CreateFileW("src\third_party\…\foo.h", GENERIC_READ, …, OPEN_EXISTING, FILE_ATTRIBUTE_NORMAL, NULL)
  → INVALID_HANDLE_VALUE, GetLastError() = 87 (ERROR_INVALID_PARAMETER)

The failure is transient — retrying the same call after ~5 ms succeeds. Hit rate is ~0.02–0.1 % of opens under the conditions below.

Trigger (all required)

  1. Process runs inside a process-isolated container
  2. cwd is on a bindflt-mapped directory (k8s emptyDir / bind mount)
  3. Path is passed relative (not absolute, not \\?\)
  4. Multiple threads concurrently open overlapping targets (same file with an existing open handle, or shared parent directories)

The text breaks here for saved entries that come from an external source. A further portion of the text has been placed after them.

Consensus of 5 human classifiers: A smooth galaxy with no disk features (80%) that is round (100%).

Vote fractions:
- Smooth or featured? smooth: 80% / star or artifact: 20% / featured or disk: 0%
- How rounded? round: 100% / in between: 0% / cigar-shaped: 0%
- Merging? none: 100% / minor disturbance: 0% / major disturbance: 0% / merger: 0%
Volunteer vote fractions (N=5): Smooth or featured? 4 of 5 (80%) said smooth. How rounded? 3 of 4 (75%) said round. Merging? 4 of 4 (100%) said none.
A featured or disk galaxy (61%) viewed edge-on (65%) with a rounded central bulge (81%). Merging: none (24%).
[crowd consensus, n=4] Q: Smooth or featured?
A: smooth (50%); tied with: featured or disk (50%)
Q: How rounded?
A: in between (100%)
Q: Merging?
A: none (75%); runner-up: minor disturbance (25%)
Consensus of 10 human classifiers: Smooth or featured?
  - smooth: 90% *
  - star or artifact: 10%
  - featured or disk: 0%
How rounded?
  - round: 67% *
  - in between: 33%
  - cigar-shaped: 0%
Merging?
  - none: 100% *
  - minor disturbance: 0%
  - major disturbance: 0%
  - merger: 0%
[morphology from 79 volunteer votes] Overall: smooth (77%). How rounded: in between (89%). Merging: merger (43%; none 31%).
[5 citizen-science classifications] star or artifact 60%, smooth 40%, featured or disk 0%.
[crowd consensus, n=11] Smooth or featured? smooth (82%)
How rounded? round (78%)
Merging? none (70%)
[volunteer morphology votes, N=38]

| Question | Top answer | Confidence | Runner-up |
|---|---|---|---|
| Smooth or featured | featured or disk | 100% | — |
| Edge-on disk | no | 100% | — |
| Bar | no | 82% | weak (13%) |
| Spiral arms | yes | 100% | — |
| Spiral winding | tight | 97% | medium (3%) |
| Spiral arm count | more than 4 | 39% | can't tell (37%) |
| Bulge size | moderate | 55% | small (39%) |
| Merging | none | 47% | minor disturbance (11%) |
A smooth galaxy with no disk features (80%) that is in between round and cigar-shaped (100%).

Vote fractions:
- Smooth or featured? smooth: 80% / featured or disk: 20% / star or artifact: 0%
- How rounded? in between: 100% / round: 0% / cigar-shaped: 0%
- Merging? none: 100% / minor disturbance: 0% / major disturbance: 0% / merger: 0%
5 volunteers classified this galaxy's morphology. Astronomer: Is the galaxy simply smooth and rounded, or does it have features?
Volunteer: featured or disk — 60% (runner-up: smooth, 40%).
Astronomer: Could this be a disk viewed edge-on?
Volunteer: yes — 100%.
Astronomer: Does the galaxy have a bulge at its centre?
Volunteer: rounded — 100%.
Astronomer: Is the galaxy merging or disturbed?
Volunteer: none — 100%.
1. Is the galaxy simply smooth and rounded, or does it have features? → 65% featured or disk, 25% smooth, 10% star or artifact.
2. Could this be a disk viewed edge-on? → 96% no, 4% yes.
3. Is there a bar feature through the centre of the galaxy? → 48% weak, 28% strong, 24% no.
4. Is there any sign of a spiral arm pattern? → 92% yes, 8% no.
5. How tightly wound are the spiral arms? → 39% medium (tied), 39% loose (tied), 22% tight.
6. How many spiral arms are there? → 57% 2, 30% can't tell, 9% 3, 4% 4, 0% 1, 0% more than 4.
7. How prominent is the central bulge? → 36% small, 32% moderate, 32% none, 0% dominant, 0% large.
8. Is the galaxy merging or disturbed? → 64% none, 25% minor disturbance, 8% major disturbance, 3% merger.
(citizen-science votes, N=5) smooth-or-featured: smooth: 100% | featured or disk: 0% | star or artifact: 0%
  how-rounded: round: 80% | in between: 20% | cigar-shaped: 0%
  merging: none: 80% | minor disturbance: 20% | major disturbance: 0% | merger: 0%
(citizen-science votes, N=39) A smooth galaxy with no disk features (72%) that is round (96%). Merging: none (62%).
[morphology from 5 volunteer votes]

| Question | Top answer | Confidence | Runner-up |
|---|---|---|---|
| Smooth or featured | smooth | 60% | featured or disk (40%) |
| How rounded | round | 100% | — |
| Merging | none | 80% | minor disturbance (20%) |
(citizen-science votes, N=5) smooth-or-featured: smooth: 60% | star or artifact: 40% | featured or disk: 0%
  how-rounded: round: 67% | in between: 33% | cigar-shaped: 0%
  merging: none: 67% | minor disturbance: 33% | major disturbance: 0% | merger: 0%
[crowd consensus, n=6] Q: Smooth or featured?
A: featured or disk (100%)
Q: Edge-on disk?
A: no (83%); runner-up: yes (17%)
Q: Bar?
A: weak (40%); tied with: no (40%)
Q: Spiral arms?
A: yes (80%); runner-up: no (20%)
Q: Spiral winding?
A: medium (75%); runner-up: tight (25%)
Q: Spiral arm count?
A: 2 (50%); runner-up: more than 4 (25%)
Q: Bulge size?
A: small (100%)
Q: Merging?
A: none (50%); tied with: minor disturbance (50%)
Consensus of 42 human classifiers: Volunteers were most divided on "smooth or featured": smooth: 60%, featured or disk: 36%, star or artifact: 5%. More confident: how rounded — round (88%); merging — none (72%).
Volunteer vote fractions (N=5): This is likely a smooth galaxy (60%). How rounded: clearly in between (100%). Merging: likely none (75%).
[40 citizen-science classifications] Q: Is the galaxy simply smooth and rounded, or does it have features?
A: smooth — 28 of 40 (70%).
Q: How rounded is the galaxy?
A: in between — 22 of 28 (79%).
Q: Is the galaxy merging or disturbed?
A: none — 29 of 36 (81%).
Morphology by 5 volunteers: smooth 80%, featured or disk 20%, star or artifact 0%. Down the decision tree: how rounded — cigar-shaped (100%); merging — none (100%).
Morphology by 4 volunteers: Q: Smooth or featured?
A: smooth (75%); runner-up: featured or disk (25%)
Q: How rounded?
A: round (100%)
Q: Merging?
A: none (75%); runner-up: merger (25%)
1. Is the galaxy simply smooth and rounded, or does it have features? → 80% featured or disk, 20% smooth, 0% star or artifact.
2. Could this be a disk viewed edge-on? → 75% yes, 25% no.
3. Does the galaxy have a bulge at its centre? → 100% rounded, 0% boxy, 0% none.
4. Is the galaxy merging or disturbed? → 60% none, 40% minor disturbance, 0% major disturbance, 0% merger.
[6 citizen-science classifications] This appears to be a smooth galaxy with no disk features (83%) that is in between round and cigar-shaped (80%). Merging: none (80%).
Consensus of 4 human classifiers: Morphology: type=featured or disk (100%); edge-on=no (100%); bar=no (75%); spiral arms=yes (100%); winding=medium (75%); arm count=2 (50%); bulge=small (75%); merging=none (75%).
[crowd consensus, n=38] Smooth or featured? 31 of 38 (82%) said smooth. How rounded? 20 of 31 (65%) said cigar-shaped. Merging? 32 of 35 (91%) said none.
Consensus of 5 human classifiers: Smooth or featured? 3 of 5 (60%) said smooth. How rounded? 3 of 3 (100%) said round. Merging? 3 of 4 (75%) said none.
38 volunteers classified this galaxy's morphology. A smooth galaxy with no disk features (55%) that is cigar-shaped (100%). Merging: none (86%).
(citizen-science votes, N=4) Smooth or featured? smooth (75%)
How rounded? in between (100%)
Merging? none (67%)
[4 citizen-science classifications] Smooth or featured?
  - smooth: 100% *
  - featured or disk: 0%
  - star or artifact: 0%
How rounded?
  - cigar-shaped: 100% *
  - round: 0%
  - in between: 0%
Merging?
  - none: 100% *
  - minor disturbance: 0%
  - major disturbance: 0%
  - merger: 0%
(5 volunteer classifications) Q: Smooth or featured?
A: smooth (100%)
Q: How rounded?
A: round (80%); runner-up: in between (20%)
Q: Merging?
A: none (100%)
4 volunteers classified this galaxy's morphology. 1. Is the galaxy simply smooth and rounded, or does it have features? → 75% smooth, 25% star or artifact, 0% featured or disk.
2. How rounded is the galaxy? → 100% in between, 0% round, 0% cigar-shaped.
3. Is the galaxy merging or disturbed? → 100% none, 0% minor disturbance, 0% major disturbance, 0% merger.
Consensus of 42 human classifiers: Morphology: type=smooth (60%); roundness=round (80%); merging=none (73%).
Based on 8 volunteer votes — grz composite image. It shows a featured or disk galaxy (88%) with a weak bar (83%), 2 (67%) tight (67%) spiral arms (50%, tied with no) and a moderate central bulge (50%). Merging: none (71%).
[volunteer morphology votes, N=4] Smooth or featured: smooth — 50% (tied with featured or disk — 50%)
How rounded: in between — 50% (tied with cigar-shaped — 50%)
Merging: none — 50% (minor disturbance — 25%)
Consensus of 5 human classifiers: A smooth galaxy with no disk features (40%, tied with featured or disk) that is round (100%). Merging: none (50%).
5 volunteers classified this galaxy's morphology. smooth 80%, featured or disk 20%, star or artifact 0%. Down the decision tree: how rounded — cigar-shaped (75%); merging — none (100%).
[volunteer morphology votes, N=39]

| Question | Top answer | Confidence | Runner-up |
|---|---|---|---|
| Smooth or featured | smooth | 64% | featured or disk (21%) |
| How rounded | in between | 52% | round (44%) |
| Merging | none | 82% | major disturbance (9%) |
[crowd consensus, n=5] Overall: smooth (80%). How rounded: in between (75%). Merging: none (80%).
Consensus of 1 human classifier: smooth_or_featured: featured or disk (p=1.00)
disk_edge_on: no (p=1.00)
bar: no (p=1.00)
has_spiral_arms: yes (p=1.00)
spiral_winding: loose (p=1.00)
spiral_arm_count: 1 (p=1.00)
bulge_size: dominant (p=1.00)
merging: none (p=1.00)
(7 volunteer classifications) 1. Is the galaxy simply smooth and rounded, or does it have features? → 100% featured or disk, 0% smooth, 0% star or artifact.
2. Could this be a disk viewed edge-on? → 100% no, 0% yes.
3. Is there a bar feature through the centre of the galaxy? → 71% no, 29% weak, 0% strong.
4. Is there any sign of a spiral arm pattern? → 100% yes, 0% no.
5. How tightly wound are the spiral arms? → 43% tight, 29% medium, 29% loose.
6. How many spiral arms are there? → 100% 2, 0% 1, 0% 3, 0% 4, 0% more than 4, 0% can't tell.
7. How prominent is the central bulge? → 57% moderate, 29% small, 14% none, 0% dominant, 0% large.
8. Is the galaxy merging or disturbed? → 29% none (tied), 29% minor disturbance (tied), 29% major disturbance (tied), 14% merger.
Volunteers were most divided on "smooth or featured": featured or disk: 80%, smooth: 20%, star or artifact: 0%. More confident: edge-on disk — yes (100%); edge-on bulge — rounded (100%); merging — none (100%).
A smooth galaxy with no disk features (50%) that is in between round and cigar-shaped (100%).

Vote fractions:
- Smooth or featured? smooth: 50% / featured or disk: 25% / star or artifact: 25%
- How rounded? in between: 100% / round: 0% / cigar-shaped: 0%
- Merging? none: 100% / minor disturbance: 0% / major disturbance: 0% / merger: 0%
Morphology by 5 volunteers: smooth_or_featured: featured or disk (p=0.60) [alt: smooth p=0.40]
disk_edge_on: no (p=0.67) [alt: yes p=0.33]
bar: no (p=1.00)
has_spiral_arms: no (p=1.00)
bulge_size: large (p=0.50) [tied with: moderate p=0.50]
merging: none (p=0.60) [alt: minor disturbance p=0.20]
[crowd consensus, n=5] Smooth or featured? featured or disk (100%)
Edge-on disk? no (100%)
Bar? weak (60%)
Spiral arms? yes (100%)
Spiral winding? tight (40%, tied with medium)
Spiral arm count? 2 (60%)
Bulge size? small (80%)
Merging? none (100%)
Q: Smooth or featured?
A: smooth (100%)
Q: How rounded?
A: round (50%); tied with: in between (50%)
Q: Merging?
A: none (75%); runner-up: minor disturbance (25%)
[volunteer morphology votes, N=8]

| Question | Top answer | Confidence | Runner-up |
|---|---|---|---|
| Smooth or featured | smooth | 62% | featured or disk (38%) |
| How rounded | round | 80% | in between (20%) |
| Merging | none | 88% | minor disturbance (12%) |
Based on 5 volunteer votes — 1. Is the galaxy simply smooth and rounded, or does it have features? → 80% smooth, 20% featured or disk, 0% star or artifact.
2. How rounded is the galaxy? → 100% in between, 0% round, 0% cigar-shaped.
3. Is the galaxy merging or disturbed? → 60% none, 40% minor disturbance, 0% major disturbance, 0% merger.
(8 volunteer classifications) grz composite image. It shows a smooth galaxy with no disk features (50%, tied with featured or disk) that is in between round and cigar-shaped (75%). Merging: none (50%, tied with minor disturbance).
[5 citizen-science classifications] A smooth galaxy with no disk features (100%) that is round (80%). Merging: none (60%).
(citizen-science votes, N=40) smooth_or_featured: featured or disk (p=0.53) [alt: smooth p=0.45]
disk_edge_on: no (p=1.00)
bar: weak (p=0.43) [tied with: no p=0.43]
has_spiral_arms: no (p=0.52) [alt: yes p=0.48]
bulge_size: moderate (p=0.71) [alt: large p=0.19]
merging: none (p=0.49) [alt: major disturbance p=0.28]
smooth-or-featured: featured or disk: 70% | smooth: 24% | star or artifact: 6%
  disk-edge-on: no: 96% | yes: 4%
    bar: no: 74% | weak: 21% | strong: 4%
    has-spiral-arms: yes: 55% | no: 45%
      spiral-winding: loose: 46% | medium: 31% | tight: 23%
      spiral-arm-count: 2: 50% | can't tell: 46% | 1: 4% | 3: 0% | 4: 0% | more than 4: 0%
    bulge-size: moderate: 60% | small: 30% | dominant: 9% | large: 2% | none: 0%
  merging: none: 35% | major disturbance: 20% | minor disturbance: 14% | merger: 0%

Bisection — what it is not

variation err87
same files, absolute path (C:\work\src\…) 0 / 1.44 M
same files, relative path, on container scratch (wcifs-only VHDX, no bindflt mapping) 0 / 130 k
same files, relative path, from hostProcess pod against the emptyDir's host-side path (no container filters) 0 / 836 k
same files, relative path, on bindflt-mapped emptyDir ~0.1 % of 130 k–1.44 M
pure C / Win32 (CreateFileW + _beginthreadex), no Go runtime reproduces (159 / 836 k)
FILE_FLAG_BACKUP_SEMANTICS set vs. cleared irrelevant (cleared actually hit slightly more)
WS2022 vs WS2025 host both reproduce
files written by tar / gn / robocopy / Go os.WriteFile all reproduce (writer irrelevant)
CreateFileW (OPEN_EXISTING) vs CreateDirectoryW both reproduce (20 / ~117 k mkdir)

Minimal reproduction

Pod

apiVersion: v1
kind: Pod
metadata:
  name: bindflt-repro
spec:
  restartPolicy: Never
  nodeSelector:
    kubernetes.io/os: windows
  containers:
    - name: repro
      image: mcr.microsoft.com/windows/servercore:ltsc2022
      command: ["cmd", "/c", "ping -t 127.0.0.1 > nul"]
      volumeMounts:
        - name: work
          mountPath: 'C:\work'
  volumes:
    - name: work
      emptyDir: {}

C reproducer

Build with cl /O2 repro.c or zig cc -target x86_64-windows-gnu -O2 -municode repro.c.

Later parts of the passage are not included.